# [Passage to read]

▶

Is Biden tired of winning? He might be after summit with Xi
Given the state of US-China relations over much of the last year, it wasn’t always a given that President Joe Biden and Chinese leader Xi Jinping would have a face-to-face meeting when Mr Xi travelled to the US for this year’s Asia-Pacific Economic Cooperation conference.
The last time the leaders of the world’s two largest economies sat face-to-face had been on the sidelines of the 2022 Group of 20 leaders’ summit in Bali, Indonesia last November.
At the time, tensions between the US and China were already high following then-House Speaker Nancy Pelosi’s decision to visit Taiwan, which so angered Beijing that Chinese officials pulled out of a host of ongoing dialogues and joint efforts, including suspending all communications between the People’s Liberation Army and the US Defence Department.
Things got worse in February after the US Air Force detected, tracked and shot down a Chinese-owned espionage airship that had traversed the continental United States, soaring above several sensitive military installations along the way.
And even as a succession of top aides and cabinet officials continued to speak with their Chinese counterparts over the intervening months, Mr Xi and Mr Biden did not exchange a single word over the phone, nor did they meet during this year’s G20 in India.
So when it was announced that Mr Xi had agreed to meet with the US president during his visit to California — the result of months of repair work by Secretary of State Antony Blinken, White House National Security Adviser Jake Sullivan and others — Mr Biden could have counted himself a winner just by sitting down.

◀

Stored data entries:
▶

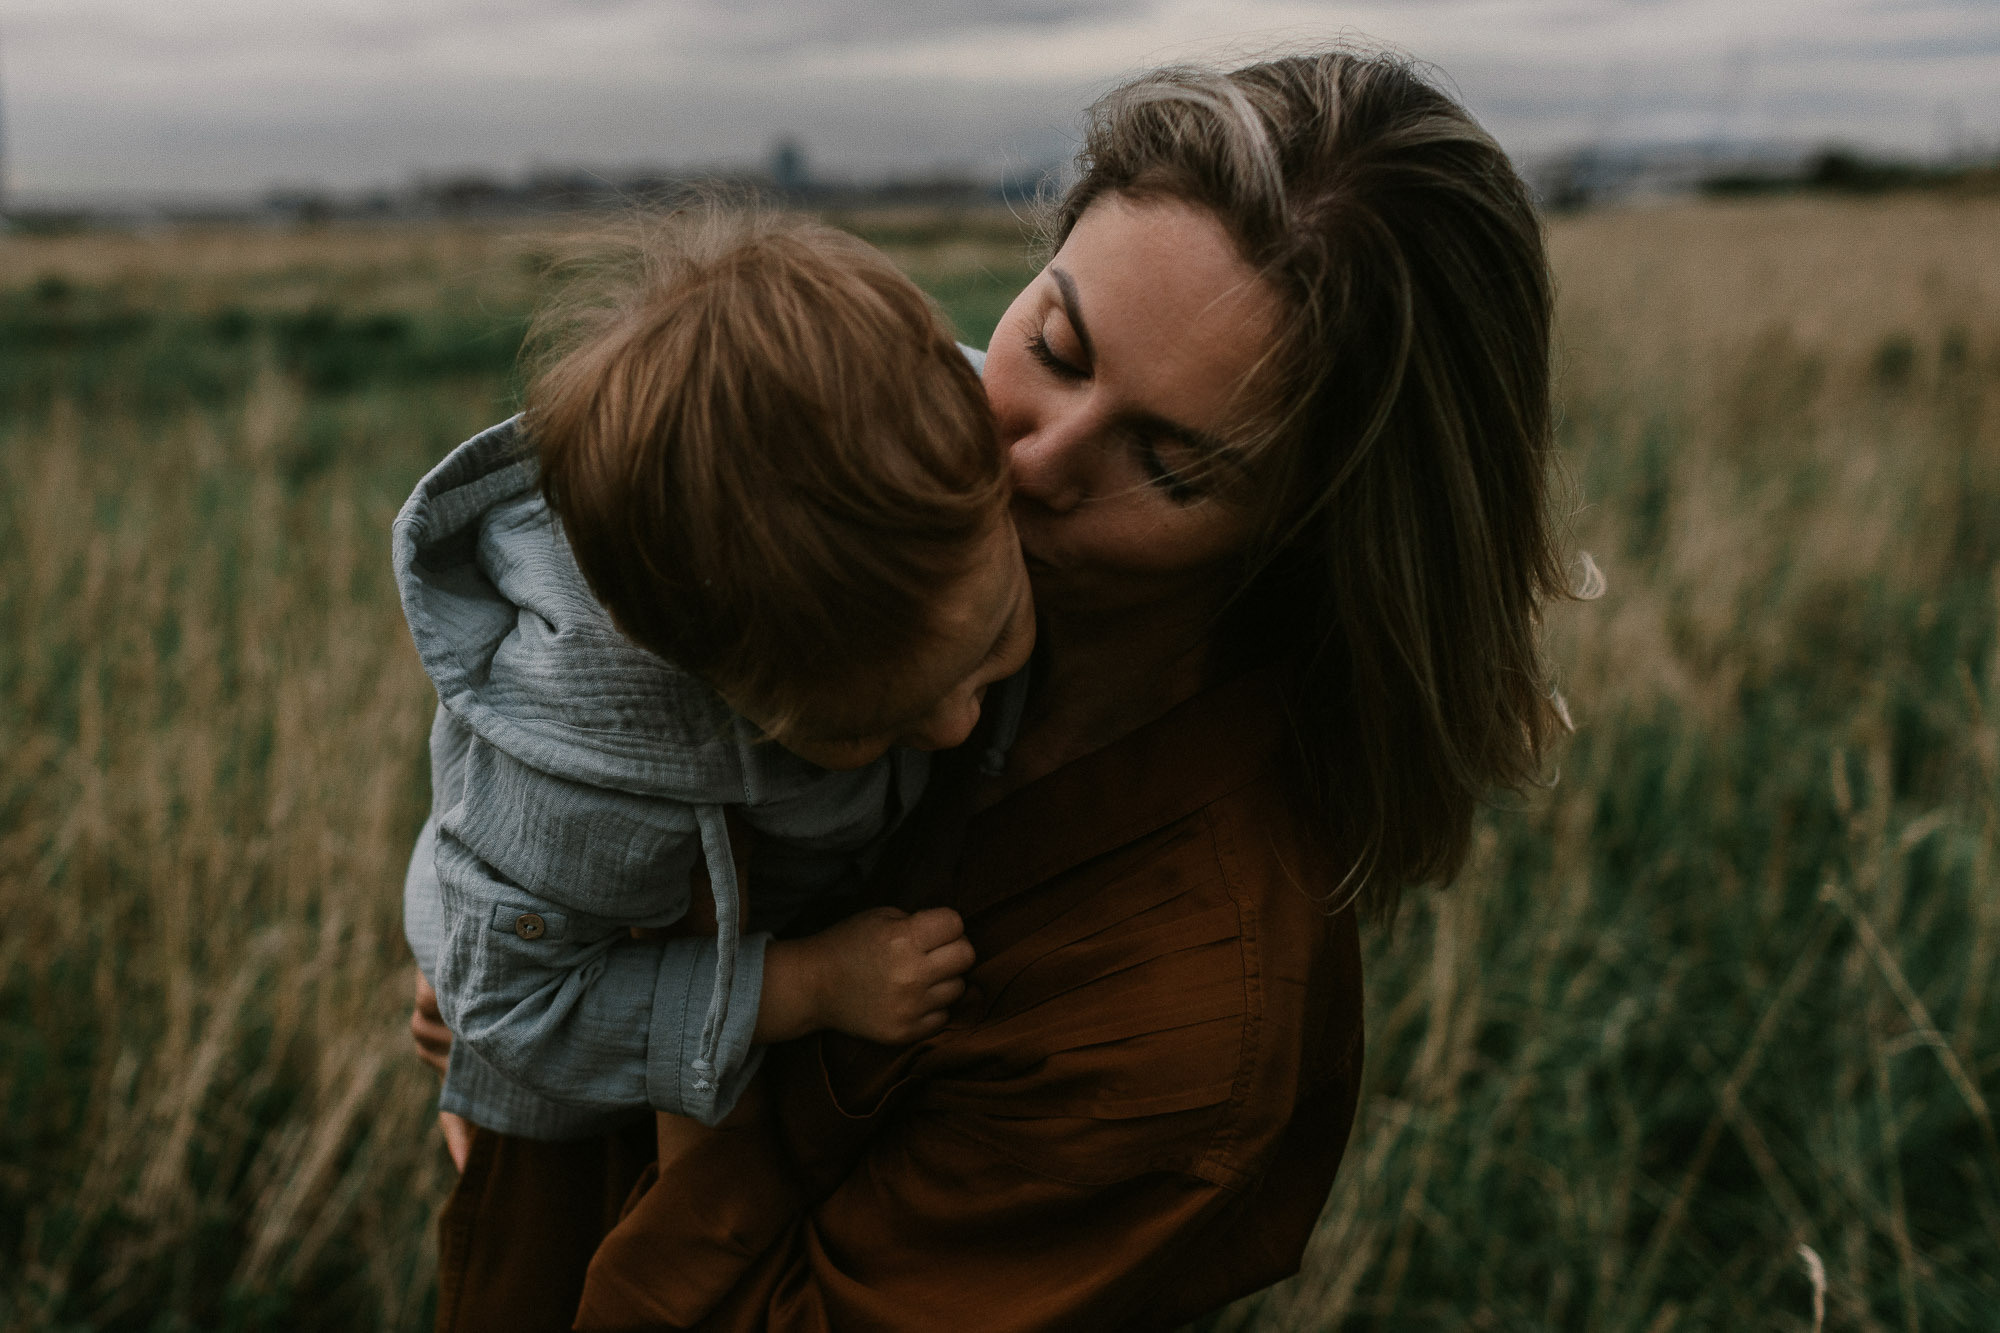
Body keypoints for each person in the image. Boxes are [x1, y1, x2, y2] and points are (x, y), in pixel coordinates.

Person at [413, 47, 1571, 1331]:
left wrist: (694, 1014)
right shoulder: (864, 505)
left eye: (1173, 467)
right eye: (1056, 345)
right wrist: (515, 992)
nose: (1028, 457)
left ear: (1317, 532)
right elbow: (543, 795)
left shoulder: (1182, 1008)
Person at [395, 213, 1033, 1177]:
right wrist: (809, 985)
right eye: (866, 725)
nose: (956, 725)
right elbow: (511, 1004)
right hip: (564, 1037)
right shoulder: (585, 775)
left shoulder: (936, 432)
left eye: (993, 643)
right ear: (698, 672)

◀

# [Try it]
How would you put this sentence from the article on the Biden–Xi summit into Spanish: "The last time the leaders of the world’s two largest economies sat face-to-face had been on the sidelines of the 2022 Group of 20 leaders’ summit in Bali, Indonesia last November."?

# [Expected answer]
La última vez que los líderes de las dos mayores economías del mundo se sentaron cara a cara había sido al margen de la cumbre de líderes del Grupo de los 20 de 2022 en Bali, Indonesia, el pasado noviembre.